EXTRACTED INFORMATION section start

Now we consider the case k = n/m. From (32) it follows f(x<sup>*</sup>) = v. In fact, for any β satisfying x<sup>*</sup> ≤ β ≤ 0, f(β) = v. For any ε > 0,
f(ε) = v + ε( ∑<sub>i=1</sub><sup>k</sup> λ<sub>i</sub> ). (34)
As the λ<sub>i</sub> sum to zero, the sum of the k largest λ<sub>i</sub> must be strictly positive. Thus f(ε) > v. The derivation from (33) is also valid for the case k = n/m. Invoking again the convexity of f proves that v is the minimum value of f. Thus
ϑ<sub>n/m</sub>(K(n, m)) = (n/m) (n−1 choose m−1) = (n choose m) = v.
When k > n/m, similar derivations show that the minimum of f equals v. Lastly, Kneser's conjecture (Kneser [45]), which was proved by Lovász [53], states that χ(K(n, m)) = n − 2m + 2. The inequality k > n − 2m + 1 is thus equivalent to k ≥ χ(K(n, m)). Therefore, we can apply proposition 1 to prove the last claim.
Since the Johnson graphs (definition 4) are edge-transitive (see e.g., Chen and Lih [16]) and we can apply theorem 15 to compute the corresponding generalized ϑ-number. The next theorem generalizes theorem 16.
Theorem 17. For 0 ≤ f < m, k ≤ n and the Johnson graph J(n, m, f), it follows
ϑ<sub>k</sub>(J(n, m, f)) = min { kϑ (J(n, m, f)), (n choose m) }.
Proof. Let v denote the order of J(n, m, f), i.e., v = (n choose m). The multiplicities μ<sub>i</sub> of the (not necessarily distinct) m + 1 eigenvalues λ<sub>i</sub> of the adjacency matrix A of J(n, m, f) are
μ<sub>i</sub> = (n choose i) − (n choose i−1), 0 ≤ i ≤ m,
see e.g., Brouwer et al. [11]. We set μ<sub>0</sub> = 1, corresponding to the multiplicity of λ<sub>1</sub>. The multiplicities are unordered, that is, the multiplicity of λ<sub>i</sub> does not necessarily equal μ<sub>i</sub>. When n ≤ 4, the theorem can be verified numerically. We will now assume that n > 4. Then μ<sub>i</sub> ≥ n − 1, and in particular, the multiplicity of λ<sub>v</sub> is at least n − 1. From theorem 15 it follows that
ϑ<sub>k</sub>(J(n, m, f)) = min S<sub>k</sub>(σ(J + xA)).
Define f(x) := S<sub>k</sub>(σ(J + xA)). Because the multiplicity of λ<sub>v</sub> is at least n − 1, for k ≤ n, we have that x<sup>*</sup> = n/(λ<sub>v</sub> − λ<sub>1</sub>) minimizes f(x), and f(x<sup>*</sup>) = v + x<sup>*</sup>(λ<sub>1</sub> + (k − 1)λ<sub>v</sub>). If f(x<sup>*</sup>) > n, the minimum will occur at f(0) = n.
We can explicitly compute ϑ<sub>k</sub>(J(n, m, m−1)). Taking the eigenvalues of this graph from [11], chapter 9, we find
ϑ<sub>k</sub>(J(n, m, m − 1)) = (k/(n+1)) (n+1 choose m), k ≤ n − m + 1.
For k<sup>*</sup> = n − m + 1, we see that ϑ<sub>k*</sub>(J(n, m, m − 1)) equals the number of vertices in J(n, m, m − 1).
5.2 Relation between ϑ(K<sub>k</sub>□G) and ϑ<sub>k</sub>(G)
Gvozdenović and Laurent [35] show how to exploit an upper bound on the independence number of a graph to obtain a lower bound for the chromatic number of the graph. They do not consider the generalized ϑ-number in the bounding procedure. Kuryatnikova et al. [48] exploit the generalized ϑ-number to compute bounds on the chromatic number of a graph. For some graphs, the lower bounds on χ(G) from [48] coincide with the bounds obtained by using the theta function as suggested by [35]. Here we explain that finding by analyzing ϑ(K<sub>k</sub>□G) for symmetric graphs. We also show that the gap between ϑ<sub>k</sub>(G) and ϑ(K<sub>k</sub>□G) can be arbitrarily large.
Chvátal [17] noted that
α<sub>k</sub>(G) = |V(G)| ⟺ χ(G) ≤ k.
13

EXTRACTED INFORMATION section end

Copy every line of the records above exactly.

Now we consider the case k = n/m. From (32) it follows f(x<sup>*</sup>) = v. In fact, for any β satisfying x<sup>*</sup> ≤ β ≤ 0, f(β) = v. For any ε > 0,
f(ε) = v + ε( ∑<sub>i=1</sub><sup>k</sup> λ<sub>i</sub> ). (34)
As the λ<sub>i</sub> sum to zero, the sum of the k largest λ<sub>i</sub> must be strictly positive. Thus f(ε) > v. The derivation from (33) is also valid for the case k = n/m. Invoking again the convexity of f proves that v is the minimum value of f. Thus
ϑ<sub>n/m</sub>(K(n, m)) = (n/m) (n−1 choose m−1) = (n choose m) = v.
When k > n/m, similar derivations show that the minimum of f equals v. Lastly, Kneser's conjecture (Kneser [45]), which was proved by Lovász [53], states that χ(K(n, m)) = n − 2m + 2. The inequality k > n − 2m + 1 is thus equivalent to k ≥ χ(K(n, m)). Therefore, we can apply proposition 1 to prove the last claim.
Since the Johnson graphs (definition 4) are edge-transitive (see e.g., Chen and Lih [16]) and we can apply theorem 15 to compute the corresponding generalized ϑ-number. The next theorem generalizes theorem 16.
Theorem 17. For 0 ≤ f < m, k ≤ n and the Johnson graph J(n, m, f), it follows
ϑ<sub>k</sub>(J(n, m, f)) = min { kϑ (J(n, m, f)), (n choose m) }.
Proof. Let v denote the order of J(n, m, f), i.e., v = (n choose m). The multiplicities μ<sub>i</sub> of the (not necessarily distinct) m + 1 eigenvalues λ<sub>i</sub> of the adjacency matrix A of J(n, m, f) are
μ<sub>i</sub> = (n choose i) − (n choose i−1), 0 ≤ i ≤ m,
see e.g., Brouwer et al. [11]. We set μ<sub>0</sub> = 1, corresponding to the multiplicity of λ<sub>1</sub>. The multiplicities are unordered, that is, the multiplicity of λ<sub>i</sub> does not necessarily equal μ<sub>i</sub>. When n ≤ 4, the theorem can be verified numerically. We will now assume that n > 4. Then μ<sub>i</sub> ≥ n − 1, and in particular, the multiplicity of λ<sub>v</sub> is at least n − 1. From theorem 15 it follows that
ϑ<sub>k</sub>(J(n, m, f)) = min S<sub>k</sub>(σ(J + xA)).
Define f(x) := S<sub>k</sub>(σ(J + xA)). Because the multiplicity of λ<sub>v</sub> is at least n − 1, for k ≤ n, we have that x<sup>*</sup> = n/(λ<sub>v</sub> − λ<sub>1</sub>) minimizes f(x), and f(x<sup>*</sup>) = v + x<sup>*</sup>(λ<sub>1</sub> + (k − 1)λ<sub>v</sub>). If f(x<sup>*</sup>) > n, the minimum will occur at f(0) = n.
We can explicitly compute ϑ<sub>k</sub>(J(n, m, m−1)). Taking the eigenvalues of this graph from [11], chapter 9, we find
ϑ<sub>k</sub>(J(n, m, m − 1)) = (k/(n+1)) (n+1 choose m), k ≤ n − m + 1.
For k<sup>*</sup> = n − m + 1, we see that ϑ<sub>k*</sub>(J(n, m, m − 1)) equals the number of vertices in J(n, m, m − 1).
5.2 Relation between ϑ(K<sub>k</sub>□G) and ϑ<sub>k</sub>(G)
Gvozdenović and Laurent [35] show how to exploit an upper bound on the independence number of a graph to obtain a lower bound for the chromatic number of the graph. They do not consider the generalized ϑ-number in the bounding procedure. Kuryatnikova et al. [48] exploit the generalized ϑ-number to compute bounds on the chromatic number of a graph. For some graphs, the lower bounds on χ(G) from [48] coincide with the bounds obtained by using the theta function as suggested by [35]. Here we explain that finding by analyzing ϑ(K<sub>k</sub>□G) for symmetric graphs. We also show that the gap between ϑ<sub>k</sub>(G) and ϑ(K<sub>k</sub>□G) can be arbitrarily large.
Chvátal [17] noted that
α<sub>k</sub>(G) = |V(G)| ⟺ χ(G) ≤ k.
13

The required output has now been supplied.